- **What to produce**
Transcribe the records word for word. Leave every picture out.

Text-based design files
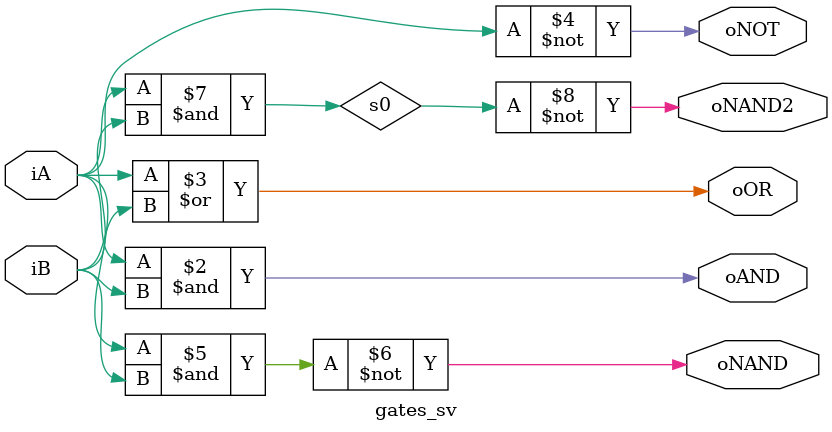
<source format=sv>
`timescale 1ns/1ps
`default_nettype none

module gates_sv (
  input  logic iA,
  input  logic iB,
  output logic oAND,
  output logic oOR,
  output logic oNOT,
  output logic oNAND,
  output logic oNAND2
);

  logic s0;

  // 순수 조합논리
  always_comb begin
    oAND   = iA & iB;
    oOR    = iA | iB;
    oNOT   = ~iA;
    oNAND  = ~(iA & iB);

    s0     = iA & iB;
    oNAND2 = ~s0;
  end

endmodule

`default_nettype wire

</source>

- **Solution to this task**
<source format=sv>
`timescale 1ns/1ps
`default_nettype none

module gates_sv (
  input  logic iA,
  input  logic iB,
  output logic oAND,
  output logic oOR,
  output logic oNOT,
  output logic oNAND,
  output logic oNAND2
);

  logic s0;

  // 순수 조합논리
  always_comb begin
    oAND   = iA & iB;
    oOR    = iA | iB;
    oNOT   = ~iA;
    oNAND  = ~(iA & iB);

    s0     = iA & iB;
    oNAND2 = ~s0;
  end

endmodule

`default_nettype wire

</source>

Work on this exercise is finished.